▶ **Directions for this task**:
All records are to be restated exactly, each line as it reads.

▶ **Excerpts from a dataset**:
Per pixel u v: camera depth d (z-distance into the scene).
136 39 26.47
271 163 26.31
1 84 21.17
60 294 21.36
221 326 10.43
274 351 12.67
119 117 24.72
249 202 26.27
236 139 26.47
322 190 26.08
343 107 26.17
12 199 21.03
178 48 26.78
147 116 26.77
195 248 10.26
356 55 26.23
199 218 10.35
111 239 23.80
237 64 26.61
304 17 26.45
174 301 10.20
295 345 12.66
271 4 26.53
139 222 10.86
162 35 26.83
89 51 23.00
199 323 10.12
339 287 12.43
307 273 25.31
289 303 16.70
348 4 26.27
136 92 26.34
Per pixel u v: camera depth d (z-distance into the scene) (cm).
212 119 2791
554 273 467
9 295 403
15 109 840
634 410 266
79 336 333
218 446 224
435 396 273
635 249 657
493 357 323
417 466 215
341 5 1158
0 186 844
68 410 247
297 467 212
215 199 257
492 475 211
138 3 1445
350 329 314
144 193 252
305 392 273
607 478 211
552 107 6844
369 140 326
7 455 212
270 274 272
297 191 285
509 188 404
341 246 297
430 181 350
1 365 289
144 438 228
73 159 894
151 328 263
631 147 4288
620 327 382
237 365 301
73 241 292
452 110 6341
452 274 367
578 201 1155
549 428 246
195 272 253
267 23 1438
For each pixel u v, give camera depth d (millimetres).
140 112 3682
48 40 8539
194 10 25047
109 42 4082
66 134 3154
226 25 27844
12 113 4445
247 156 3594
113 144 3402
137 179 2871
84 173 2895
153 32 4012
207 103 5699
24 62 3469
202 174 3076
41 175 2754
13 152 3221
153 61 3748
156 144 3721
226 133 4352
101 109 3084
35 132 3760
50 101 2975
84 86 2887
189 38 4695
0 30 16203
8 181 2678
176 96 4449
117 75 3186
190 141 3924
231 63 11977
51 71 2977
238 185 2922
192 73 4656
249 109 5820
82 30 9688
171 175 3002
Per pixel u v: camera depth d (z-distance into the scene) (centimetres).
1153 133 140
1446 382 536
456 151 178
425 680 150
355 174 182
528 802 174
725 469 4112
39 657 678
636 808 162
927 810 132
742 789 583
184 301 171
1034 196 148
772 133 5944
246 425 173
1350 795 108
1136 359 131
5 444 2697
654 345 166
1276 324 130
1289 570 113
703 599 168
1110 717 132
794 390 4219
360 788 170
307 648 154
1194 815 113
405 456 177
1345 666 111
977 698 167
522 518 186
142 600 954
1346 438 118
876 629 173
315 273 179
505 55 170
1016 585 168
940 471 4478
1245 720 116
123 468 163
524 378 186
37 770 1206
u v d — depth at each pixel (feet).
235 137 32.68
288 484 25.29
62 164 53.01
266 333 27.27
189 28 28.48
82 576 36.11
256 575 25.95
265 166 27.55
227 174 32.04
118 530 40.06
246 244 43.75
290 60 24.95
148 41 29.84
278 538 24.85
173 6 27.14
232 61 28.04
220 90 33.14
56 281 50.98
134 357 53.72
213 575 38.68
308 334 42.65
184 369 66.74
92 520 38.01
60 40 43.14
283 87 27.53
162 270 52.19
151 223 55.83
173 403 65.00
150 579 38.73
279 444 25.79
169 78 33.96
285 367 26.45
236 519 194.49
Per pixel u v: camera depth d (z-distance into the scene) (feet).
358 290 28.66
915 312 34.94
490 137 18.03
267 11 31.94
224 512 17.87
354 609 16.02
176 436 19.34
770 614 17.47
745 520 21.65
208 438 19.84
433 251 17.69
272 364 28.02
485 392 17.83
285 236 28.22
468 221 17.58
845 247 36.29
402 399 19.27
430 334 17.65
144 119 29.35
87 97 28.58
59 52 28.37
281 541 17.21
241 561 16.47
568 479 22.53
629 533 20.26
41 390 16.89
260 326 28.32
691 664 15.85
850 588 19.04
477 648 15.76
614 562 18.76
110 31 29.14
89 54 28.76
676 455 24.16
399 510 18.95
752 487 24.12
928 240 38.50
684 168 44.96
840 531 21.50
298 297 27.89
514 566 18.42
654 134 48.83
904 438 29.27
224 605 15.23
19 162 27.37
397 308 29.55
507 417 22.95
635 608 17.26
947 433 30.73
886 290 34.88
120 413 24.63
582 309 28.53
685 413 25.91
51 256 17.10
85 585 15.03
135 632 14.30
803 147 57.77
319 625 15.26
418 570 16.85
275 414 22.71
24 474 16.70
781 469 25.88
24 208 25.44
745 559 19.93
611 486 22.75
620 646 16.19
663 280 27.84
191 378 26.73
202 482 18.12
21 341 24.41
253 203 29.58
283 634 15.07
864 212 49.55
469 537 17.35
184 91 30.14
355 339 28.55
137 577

▶ **Solution below**:
Per pixel u v: camera depth d (z-distance into the scene).
136 39 26.47
271 163 26.31
1 84 21.17
60 294 21.36
221 326 10.43
274 351 12.67
119 117 24.72
249 202 26.27
236 139 26.47
322 190 26.08
343 107 26.17
12 199 21.03
178 48 26.78
147 116 26.77
195 248 10.26
356 55 26.23
199 218 10.35
111 239 23.80
237 64 26.61
304 17 26.45
174 301 10.20
295 345 12.66
271 4 26.53
139 222 10.86
162 35 26.83
89 51 23.00
199 323 10.12
339 287 12.43
307 273 25.31
289 303 16.70
348 4 26.27
136 92 26.34
Per pixel u v: camera depth d (z-distance into the scene) (cm).
212 119 2791
554 273 467
9 295 403
15 109 840
634 410 266
79 336 333
218 446 224
435 396 273
635 249 657
493 357 323
417 466 215
341 5 1158
0 186 844
68 410 247
297 467 212
215 199 257
492 475 211
138 3 1445
350 329 314
144 193 252
305 392 273
607 478 211
552 107 6844
369 140 326
7 455 212
270 274 272
297 191 285
509 188 404
341 246 297
430 181 350
1 365 289
144 438 228
73 159 894
151 328 263
631 147 4288
620 327 382
237 365 301
73 241 292
452 110 6341
452 274 367
578 201 1155
549 428 246
195 272 253
267 23 1438
For each pixel u v, give camera depth d (millimetres).
140 112 3682
48 40 8539
194 10 25047
109 42 4082
66 134 3154
226 25 27844
12 113 4445
247 156 3594
113 144 3402
137 179 2871
84 173 2895
153 32 4012
207 103 5699
24 62 3469
202 174 3076
41 175 2754
13 152 3221
153 61 3748
156 144 3721
226 133 4352
101 109 3084
35 132 3760
50 101 2975
84 86 2887
189 38 4695
0 30 16203
8 181 2678
176 96 4449
117 75 3186
190 141 3924
231 63 11977
51 71 2977
238 185 2922
192 73 4656
249 109 5820
82 30 9688
171 175 3002
Per pixel u v: camera depth d (z-distance into the scene) (centimetres).
1153 133 140
1446 382 536
456 151 178
425 680 150
355 174 182
528 802 174
725 469 4112
39 657 678
636 808 162
927 810 132
742 789 583
184 301 171
1034 196 148
772 133 5944
246 425 173
1350 795 108
1136 359 131
5 444 2697
654 345 166
1276 324 130
1289 570 113
703 599 168
1110 717 132
794 390 4219
360 788 170
307 648 154
1194 815 113
405 456 177
1345 666 111
977 698 167
522 518 186
142 600 954
1346 438 118
876 629 173
315 273 179
505 55 170
1016 585 168
940 471 4478
1245 720 116
123 468 163
524 378 186
37 770 1206
u v d — depth at each pixel (feet).
235 137 32.68
288 484 25.29
62 164 53.01
266 333 27.27
189 28 28.48
82 576 36.11
256 575 25.95
265 166 27.55
227 174 32.04
118 530 40.06
246 244 43.75
290 60 24.95
148 41 29.84
278 538 24.85
173 6 27.14
232 61 28.04
220 90 33.14
56 281 50.98
134 357 53.72
213 575 38.68
308 334 42.65
184 369 66.74
92 520 38.01
60 40 43.14
283 87 27.53
162 270 52.19
151 223 55.83
173 403 65.00
150 579 38.73
279 444 25.79
169 78 33.96
285 367 26.45
236 519 194.49
Per pixel u v: camera depth d (z-distance into the scene) (feet).
358 290 28.66
915 312 34.94
490 137 18.03
267 11 31.94
224 512 17.87
354 609 16.02
176 436 19.34
770 614 17.47
745 520 21.65
208 438 19.84
433 251 17.69
272 364 28.02
485 392 17.83
285 236 28.22
468 221 17.58
845 247 36.29
402 399 19.27
430 334 17.65
144 119 29.35
87 97 28.58
59 52 28.37
281 541 17.21
241 561 16.47
568 479 22.53
629 533 20.26
41 390 16.89
260 326 28.32
691 664 15.85
850 588 19.04
477 648 15.76
614 562 18.76
110 31 29.14
89 54 28.76
676 455 24.16
399 510 18.95
752 487 24.12
928 240 38.50
684 168 44.96
840 531 21.50
298 297 27.89
514 566 18.42
654 134 48.83
904 438 29.27
224 605 15.23
19 162 27.37
397 308 29.55
507 417 22.95
635 608 17.26
947 433 30.73
886 290 34.88
120 413 24.63
582 309 28.53
685 413 25.91
51 256 17.10
85 585 15.03
135 632 14.30
803 147 57.77
319 625 15.26
418 570 16.85
275 414 22.71
24 474 16.70
781 469 25.88
24 208 25.44
745 559 19.93
611 486 22.75
620 646 16.19
663 280 27.84
191 378 26.73
202 482 18.12
21 341 24.41
253 203 29.58
283 634 15.07
864 212 49.55
469 537 17.35
184 91 30.14
355 339 28.55
137 577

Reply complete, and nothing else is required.